The Assistant (2019) d. Green, Kitty (USA) (1st viewing)

A soul-sucking day in the life of a Weinstein-like mogul’s personal lackey (Julia Garner), highlighting the ingrained abuse of power and the complicity of everyone in its orbit. Agonizing and frustrating, because it all rings far too true, far too familiar.

The Dirt (2018) d. Tremaine, Jeff (USA) (1st viewing)

The director of the Jackass movies turns his gaze on four of the biggest jackasses of the 1980s metal scene, the members of Motley Crue. I don’t know if you’ll like Tommy, Nikki, Vince, or Mick any better when it’s over, but you’ll know them a little.

Hillbilly Elegy (2020) d. Howard, Ron (USA) (1st viewing)

Meh. Glenn Close is having fun as a gnarled-up foul-mouthed matriarch, if that’s your thing.

Working Man (2019) d. Jury, Robert (USA) (1st viewing)

One of the first For Your Consideration flicks to come my way, this melodrama about a reclusive factory schlub (Peter Gerety) who continues to show up for work even after the plant has closed down exists in that time-honored noble simpleton universe where stuff happens simply because the screenwriter/director (Jury) wants it to. In other news, Talia Shire, how’d you get here?


Four Lions (2010) d. Morris, Christopher (UK) (1st viewing)

Yes, it’s an absurdist terrorist comedy and it works like a fookin’ dream, bruh.

Sound of Metal (2019) d. Marder, Darius (USA) (1st viewing)

Ahmed stars as a recovering addict and rock n’ roll drummer who abruptly loses his hearing and finds direction and purpose in a rehab house for the deaf. Complex and richly textured, with terrific emotional turns from Ahmed, Olivia Cooke, and former Chicagoan Paul Raci as the sober home leader.

2020 Totals to Date: 362 films, 221 first time views, 134 horror, 2 cinema



  1. A wild, nice mix here!

    Thanks for putting The Assistant on my radar, looks like too interesting not to check out.

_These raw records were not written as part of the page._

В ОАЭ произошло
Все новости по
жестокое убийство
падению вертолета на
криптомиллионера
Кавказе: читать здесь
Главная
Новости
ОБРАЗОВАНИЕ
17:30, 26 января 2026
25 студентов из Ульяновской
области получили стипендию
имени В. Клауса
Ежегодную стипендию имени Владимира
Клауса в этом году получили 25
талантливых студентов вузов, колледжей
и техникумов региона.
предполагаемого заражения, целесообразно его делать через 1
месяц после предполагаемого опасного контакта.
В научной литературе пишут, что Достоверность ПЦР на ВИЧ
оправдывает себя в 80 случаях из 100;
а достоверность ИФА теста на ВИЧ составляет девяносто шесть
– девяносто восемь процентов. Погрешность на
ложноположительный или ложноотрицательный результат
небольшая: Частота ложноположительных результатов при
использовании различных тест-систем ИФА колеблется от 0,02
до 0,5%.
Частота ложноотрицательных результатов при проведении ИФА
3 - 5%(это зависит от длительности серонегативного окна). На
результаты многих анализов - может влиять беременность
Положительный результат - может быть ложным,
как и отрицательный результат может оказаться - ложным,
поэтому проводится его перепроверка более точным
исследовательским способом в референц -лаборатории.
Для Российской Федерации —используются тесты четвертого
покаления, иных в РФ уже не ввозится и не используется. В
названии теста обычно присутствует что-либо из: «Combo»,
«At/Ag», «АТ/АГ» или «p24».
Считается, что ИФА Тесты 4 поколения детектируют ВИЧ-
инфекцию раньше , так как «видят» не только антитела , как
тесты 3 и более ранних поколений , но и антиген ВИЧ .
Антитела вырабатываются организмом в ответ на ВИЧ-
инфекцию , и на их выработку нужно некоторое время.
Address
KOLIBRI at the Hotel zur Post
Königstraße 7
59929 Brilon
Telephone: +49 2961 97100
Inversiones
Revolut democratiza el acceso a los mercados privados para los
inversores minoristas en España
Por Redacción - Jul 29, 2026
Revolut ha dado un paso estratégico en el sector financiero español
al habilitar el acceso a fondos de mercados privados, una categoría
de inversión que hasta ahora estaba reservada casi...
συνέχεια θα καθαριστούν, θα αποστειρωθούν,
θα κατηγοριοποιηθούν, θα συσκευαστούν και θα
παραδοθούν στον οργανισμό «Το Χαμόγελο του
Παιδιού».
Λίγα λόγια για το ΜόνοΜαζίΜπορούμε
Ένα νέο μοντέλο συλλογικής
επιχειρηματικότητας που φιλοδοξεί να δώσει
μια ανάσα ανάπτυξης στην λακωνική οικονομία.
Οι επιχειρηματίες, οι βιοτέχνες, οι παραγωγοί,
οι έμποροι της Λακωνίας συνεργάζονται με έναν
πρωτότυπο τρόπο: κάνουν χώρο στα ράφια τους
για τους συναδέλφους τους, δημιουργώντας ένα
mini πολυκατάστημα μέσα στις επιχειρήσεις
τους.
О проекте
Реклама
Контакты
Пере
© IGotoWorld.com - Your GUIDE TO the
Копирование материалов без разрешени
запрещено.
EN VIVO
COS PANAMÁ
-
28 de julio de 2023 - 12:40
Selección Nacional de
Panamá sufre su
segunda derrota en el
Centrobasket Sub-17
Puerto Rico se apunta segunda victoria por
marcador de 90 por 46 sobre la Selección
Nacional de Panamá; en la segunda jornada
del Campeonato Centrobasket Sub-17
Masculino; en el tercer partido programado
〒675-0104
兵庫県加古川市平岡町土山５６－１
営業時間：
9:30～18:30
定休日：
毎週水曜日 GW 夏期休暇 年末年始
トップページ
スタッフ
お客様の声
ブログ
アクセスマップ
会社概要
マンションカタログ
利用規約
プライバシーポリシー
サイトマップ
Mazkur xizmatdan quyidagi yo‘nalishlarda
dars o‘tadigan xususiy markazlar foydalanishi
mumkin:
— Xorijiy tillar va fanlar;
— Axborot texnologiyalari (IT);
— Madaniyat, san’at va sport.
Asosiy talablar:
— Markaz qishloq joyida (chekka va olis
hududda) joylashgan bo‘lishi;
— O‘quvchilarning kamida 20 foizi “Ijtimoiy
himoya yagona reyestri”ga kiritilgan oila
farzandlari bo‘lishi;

The Dirt didn't need any help, it's notorious enough for anyone to have noticed its release (and I wouldn't mind watching it). Sound of Metal already caught my interest when it came out, good to read it's well worth it.

    Sharing your love for the sixties duet of Hercules in the Haunted World and Brides of Dracula, both gothic vibed favorites of mine too.

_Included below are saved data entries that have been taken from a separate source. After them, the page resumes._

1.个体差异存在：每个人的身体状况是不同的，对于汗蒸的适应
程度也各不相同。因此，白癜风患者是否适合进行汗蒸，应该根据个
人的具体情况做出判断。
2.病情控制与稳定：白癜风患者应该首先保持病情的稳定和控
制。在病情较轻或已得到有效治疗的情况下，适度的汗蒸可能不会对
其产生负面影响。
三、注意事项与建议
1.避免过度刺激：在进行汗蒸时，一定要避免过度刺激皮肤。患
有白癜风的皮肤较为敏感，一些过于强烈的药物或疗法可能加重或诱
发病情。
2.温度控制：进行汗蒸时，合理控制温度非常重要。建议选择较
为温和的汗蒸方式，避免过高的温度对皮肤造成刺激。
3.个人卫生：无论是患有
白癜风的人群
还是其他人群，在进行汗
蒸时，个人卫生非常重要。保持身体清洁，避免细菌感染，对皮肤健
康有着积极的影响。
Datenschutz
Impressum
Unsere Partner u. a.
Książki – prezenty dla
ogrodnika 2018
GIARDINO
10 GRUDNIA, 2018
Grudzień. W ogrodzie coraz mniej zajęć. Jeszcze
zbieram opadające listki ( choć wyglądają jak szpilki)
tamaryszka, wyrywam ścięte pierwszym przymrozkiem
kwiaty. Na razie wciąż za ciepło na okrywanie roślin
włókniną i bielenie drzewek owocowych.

    Still have to see 36.15 Code Père Noël and I will. Holidays are-a-comin', ho ho ho!

    Messiah of Evil totally rubbed me the right way too. Only watched it once, and recall the digital transfer to DVD as one of very poor quality (at the time). Has this film received a properly restored release yet?

    Relic goes on the list right up there with Pyewacket as one to seek out and watch soon. They somehow feel like compatible material to possibly team up for a double bill evening...?

    1. The Assistant was a screener for awards consideration and is certainly worthy of attention. It's got a really low-key vibe which makes it all the more sinister and there's no way it won't generate conversation from anyone who sees it. It says a lot without SAYING a lot.

      I'm surprised you haven't seen Code Pere Noel yet, although now that I think about it, it was Vanessa who recommended this one to me, so it's still the same country of origin!

      There is a Blu-ray release from Code Red that is a HUGE improvement from the "public domain" prints out there - that was the one that Jason screened for his marathon. I should have noted that.

      I feel like Relic is a couple notches above Pyewacket (which I also watched earlier this year), but I can see how they would pair well together!